**抜き出した文章:**
歯科経営者に聴く(前編)
~第一線で活躍する理事長から学ぶ~
千葉県八千代市は日本初の大規模団地である八千代台団地が1956年に入居開始となったことから、住宅団地発祥の地として知られている。現在では東葉高速鉄道の影響もあり、年少人口が再び増加に転じるなど、さらなる発展が見込まれる住宅都市である。2020年には人口20万都市の仲間入りを果たした。
ひだまりファミリー歯科医院は京成本線の京成大和田駅から徒歩3分の場所に2005年に設立された。ベビーシッターが在籍するキッズルームやカウンセリングルームを完備し、予防歯科に力を入れた「定期管理型予防中心歯科医院」を掲げている。
今月と来月の2回にわたり、ひだまりファミリー歯科医院の土井寛則院長にお話を伺った。
医療法人社団 ひだまり会 土井 寛則 理事長
【プロフィール】
- 1969年 千葉県 生まれ
- 1996年 松本歯科大学 卒業
- 2000年 東京歯科大学大学院 修了
- 東京・銀座の歯科医院 勤務
- 2005年 ひだまりファミリー歯科医院 開業
- 2006年 東京歯科大学非常勤講師(歯科理工学)就任
- 2007年 ひだまりファミリー歯科医院 ユーカリが丘分院 開業
- 2011年 ひだまりファミリー歯科医院 健康タワー分院 開業
- 2016年 松本歯科大学非常勤講師(歯科理工学)就任
【開業に至るまで】
歯科医師を目指されたきっかけについて、教えてください。
私が幼少の頃は虫歯が多い時代でした。歯科医院に行くと、押さえつけられながら治療されることが多く、それがトラウマになって歯科嫌いになってしまう方も多かったように思います。私もそういった体験をし、ずっと強烈なインパクトが残っていたことで、「こうしたら良くなるのでは」「違うやり方があるのでは」と考えるようになり、気づいたら歯科医師を目指していました。

**やること:** 上の歯科医院の院長へのインタビューの続きを、最後の文のあとから書いてください。

**用意した資料:**
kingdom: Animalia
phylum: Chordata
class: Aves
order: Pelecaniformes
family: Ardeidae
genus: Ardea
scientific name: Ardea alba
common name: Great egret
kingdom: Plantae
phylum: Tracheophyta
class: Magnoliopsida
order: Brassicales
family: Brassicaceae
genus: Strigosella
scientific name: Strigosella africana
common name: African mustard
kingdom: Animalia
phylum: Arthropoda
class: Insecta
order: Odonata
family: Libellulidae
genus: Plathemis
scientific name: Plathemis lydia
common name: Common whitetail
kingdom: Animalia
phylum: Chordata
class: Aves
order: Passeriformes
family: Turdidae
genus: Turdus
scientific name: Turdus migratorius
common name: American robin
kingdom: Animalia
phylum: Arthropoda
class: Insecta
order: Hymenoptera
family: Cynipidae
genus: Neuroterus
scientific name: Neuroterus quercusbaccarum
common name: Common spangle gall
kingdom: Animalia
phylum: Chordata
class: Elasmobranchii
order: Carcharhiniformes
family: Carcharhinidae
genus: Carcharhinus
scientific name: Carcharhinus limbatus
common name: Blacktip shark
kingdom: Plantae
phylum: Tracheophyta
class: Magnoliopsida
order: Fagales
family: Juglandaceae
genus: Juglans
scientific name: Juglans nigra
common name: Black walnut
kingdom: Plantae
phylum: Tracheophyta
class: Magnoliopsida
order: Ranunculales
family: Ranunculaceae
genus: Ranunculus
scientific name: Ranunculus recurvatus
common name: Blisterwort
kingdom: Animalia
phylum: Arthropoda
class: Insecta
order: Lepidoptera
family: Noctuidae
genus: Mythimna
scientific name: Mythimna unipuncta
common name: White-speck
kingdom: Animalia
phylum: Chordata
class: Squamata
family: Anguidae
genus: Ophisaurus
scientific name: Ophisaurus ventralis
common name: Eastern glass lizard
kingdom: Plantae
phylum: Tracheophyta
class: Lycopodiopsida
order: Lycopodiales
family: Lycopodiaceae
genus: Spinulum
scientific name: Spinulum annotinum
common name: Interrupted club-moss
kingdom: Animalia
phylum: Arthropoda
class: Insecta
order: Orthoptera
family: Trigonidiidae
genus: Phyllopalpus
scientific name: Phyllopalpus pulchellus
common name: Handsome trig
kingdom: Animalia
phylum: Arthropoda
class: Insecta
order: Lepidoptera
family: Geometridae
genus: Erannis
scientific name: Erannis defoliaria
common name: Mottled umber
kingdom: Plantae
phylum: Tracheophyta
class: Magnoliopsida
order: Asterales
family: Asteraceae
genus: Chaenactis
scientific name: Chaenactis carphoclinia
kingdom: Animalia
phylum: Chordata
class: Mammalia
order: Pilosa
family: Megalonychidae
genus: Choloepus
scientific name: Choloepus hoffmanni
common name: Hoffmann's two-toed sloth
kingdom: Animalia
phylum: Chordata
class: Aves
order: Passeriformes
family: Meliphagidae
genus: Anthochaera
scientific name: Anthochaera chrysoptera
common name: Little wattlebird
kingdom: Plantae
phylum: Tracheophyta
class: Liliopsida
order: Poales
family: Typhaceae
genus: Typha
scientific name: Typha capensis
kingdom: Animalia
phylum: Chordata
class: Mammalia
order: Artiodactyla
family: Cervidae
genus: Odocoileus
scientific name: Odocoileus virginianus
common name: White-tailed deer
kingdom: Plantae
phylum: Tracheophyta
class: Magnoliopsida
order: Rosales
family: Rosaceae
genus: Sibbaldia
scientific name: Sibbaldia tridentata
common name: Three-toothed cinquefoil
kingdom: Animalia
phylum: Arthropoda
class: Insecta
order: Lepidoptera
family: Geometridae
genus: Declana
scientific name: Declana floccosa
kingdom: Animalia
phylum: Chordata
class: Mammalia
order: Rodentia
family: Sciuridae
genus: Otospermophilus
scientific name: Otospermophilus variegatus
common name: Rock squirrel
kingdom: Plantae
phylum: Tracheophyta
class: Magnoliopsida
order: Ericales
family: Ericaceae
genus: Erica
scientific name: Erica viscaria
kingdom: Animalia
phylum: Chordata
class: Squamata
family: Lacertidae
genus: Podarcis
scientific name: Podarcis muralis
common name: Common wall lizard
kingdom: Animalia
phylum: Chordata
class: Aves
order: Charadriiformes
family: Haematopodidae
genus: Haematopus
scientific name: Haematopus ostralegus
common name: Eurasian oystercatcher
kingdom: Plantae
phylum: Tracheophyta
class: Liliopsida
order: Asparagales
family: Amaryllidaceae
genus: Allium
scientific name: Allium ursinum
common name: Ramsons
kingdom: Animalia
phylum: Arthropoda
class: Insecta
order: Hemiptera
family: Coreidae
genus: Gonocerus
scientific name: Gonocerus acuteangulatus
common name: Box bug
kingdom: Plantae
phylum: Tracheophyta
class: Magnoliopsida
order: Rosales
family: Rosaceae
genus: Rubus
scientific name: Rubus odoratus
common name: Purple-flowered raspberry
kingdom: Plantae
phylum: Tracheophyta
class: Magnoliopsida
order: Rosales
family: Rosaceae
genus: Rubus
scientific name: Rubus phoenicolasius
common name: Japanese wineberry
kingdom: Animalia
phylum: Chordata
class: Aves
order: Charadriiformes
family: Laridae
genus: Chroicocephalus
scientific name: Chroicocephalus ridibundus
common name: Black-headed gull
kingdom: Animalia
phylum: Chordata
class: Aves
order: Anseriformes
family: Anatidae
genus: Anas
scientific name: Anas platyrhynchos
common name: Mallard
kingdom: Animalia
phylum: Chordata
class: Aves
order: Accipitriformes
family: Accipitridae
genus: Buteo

**書いた答え:**
卒業後の勤務先を選ばれたポイントを教えてください。
卒業後に就職したのは銀座の一等地にある歯科医院です。大学院の先輩が勤務していたというご縁から「卒業したら、是非うちにおいで」と言っていただいていたので、こちらとしても二つ返事でお願いしました。その歯科医院には数年勤務し、先輩方に一通りの治療を指導していただきました。大変お世話になりとても感謝しています。今でも交流があります。
開業しようと決断したきっかけをお聞かせください。
私はいずれ地元である千葉県八千代市で開業したいとずっと考えていました。私たちの時代は一定期間の修練を積んだのちに開業する人がほとんどでしたので、修練を積めたと実感できたタイミングで開業しようと決めました。今はリスクを考慮しているのか、開業志向の先生方が減ったと聞きますね。
設計やデザインのこだわりについて、開業の際の苦労した事などをお聞かせください。
まず歯科医院名ですが、ファミリーと名づけたのは家族ぐるみの全世代の方々に来ていただける歯科医院を目指したからです。「どの患者様層でもウェルカム!」と思っていただける歯科医院にしたかったからです。八千代市は郊外ですし、完全に都内へのベッドタウンです。銀座のようにかっこいい横文字の医院名にしても、地元のおじいちゃん、おばあちゃんにはちょっと馴染みにくいかと思いました。そこで、あえて分かりやすい「平仮名」にファミリーを加え、したしみやすさにこだわりました。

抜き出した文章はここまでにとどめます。